For his second straight trio album (and 13th overall since 1993), super-talented/adventurously creative tenor and soprano saxophonist Joshua Redman, 40, has taken what he started on 2007’s Back East (acoustic sax/bass/drums) a step further on Compass. The previous album used Sonny Rollins’ seminal 1957 Way Out West as a template. This one goes way out on a limb in eclectic fashion (even interpreting Beethoven’s “Moonlight Sonata”).
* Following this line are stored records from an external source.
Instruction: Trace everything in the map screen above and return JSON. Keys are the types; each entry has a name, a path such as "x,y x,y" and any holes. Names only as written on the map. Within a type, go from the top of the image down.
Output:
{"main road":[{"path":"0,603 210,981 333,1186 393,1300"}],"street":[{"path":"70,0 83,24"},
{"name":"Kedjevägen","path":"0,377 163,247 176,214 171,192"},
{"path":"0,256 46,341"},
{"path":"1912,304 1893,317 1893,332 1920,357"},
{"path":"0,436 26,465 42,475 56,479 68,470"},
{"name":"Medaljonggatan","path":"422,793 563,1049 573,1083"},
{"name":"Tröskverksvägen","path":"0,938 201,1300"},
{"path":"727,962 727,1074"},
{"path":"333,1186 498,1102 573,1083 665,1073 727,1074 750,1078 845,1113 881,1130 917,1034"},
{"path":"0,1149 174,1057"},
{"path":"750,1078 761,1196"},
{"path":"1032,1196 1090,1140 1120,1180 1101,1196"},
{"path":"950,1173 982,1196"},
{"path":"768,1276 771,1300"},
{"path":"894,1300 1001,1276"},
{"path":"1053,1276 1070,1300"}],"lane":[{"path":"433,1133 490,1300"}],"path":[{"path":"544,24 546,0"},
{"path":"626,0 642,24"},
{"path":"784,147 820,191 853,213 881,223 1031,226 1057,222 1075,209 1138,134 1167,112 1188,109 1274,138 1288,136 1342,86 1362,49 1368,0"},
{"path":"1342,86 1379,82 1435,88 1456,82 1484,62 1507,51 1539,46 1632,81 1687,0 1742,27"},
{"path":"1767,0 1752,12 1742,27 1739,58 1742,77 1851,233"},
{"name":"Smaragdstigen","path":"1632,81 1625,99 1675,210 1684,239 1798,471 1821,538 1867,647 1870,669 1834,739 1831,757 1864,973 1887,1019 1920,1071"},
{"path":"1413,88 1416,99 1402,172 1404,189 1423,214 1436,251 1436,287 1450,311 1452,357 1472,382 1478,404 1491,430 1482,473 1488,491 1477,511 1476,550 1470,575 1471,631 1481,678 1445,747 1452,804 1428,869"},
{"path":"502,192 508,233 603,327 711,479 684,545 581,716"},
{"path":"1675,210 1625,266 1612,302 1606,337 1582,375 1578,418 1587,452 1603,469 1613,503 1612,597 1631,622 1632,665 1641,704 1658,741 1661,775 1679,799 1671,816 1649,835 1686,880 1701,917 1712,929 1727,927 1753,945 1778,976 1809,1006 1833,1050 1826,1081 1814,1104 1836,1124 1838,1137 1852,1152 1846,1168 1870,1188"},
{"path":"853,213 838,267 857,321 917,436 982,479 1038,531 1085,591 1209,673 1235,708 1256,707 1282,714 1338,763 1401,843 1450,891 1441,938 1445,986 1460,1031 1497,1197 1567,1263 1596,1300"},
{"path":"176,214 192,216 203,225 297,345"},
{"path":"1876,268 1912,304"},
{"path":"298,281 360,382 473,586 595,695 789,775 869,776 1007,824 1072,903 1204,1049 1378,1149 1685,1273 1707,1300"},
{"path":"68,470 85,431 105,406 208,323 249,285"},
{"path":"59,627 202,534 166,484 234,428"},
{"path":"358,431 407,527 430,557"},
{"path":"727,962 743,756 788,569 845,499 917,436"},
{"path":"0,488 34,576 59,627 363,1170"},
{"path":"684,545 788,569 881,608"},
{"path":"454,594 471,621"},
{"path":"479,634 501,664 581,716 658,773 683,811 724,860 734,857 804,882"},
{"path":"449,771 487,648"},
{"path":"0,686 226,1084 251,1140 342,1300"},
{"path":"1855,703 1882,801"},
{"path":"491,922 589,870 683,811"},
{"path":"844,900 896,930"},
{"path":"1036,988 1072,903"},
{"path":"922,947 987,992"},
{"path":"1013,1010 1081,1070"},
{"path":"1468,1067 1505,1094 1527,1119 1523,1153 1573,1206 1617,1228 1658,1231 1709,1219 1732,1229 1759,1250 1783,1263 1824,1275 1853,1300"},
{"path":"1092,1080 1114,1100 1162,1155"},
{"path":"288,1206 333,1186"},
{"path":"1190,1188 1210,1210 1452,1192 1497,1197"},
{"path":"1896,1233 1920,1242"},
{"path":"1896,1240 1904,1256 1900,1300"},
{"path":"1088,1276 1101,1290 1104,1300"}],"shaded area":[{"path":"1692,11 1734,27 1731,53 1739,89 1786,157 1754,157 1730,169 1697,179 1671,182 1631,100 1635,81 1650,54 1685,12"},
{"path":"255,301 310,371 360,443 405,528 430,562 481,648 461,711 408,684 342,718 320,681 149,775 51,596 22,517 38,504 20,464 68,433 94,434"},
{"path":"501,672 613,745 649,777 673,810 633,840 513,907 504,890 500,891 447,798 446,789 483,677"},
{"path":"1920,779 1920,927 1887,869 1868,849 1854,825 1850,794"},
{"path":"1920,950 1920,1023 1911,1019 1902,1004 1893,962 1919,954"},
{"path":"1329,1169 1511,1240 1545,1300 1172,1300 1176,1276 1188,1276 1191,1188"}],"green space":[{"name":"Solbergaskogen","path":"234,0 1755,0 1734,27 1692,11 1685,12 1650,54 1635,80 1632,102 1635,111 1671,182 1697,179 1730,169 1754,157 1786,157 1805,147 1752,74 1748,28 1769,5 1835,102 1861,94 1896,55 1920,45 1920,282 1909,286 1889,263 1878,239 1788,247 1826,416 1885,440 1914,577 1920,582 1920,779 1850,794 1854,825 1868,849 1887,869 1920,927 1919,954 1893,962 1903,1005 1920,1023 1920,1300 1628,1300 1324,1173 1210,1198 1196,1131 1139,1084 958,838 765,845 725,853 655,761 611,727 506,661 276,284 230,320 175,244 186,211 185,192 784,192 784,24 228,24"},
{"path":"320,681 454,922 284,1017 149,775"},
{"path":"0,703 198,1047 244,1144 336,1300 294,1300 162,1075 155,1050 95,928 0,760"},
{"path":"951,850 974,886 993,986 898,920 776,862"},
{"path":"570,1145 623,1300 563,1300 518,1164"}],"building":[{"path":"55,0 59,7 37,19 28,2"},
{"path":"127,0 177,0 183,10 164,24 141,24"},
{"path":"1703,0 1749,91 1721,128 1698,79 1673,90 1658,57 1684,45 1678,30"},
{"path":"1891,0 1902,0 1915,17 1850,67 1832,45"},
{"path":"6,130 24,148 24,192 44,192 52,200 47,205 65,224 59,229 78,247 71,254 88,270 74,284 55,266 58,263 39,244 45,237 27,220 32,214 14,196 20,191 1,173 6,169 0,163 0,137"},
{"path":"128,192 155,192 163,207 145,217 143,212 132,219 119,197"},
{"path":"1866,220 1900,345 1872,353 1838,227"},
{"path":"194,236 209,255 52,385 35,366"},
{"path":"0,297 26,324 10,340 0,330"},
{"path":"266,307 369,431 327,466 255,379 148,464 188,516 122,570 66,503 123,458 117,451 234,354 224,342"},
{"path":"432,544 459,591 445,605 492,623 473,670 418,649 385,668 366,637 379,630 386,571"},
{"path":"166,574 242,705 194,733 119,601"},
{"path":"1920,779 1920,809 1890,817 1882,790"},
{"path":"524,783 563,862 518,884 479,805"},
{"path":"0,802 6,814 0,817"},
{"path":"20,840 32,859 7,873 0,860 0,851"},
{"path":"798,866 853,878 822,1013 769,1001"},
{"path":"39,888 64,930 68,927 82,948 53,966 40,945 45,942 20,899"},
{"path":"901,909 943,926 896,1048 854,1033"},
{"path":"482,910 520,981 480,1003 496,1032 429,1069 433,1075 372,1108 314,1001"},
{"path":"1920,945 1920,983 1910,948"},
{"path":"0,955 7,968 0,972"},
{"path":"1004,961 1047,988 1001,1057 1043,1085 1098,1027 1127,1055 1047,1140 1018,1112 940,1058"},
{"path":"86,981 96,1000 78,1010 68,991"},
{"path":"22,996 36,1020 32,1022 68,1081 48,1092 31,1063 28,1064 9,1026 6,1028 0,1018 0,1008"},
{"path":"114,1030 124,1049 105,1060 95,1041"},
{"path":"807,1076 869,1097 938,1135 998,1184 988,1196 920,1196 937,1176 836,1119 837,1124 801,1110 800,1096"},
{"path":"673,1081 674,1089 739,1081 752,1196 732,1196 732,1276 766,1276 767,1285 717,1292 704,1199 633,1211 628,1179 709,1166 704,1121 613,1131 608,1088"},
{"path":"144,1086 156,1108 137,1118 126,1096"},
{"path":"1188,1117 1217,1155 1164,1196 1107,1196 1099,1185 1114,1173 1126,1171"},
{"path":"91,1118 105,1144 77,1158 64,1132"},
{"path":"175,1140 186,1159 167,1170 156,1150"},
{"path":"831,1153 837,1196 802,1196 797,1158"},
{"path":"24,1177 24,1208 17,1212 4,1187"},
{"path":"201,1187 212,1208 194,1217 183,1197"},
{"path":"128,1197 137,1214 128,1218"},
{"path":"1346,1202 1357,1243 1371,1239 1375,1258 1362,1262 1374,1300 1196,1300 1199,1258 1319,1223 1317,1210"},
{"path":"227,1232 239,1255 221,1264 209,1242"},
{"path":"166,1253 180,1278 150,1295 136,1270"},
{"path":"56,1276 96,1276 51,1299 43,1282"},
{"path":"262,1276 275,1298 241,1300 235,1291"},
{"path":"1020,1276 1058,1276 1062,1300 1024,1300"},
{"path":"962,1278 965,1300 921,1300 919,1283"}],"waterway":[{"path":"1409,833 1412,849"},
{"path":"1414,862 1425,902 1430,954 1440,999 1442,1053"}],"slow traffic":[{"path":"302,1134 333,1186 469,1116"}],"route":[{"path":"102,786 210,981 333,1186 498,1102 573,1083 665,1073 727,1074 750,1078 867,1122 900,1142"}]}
Redman utilizes two bassists (Reuben Rogers/Larry Grenadier) and two drummers (Gregory Hutchinson/Brian Blade) in a rotating trio system which gives all five musicians the chance to stretch.

Redman’s compositions and arrangements meander wildly from track to track. He wrote 12 of the 13. Then he got a brainstorm. What if, besides the trio format, certain tracks contained all five? Redman and co-producer James Farber positioned the musicians in the studio as they would appear in the mix: One drummer on the far left, another far right, the two bassists close in the middle. On “Identity Thief,” the “double trio” concept is awakened by Redman’s tenor like an early morn alarm clock for the twin rhythm sections. It soon escalates into a pulsing organic jam. You can sit there and actually watch the music unfold as Grenadier’s bass follows Redman’s line close on the left, Hutchinson hitting his skins on the right. It’s all rather dizzying and hypnotic.

There’s some tried-and-true swing, some stone cold bop, but the best tracks have a nervous restless energy that almost makes you jittery. Then there’s the tracks that are positively spooky: Soundtrack-type eerie haunts that make you look over your shoulder, almost unsettling in their flagrant mystery. Oftentimes the musicians seem to be tentative, feeling their way across a barren landscape without sight, then joyously rubbing up against each other.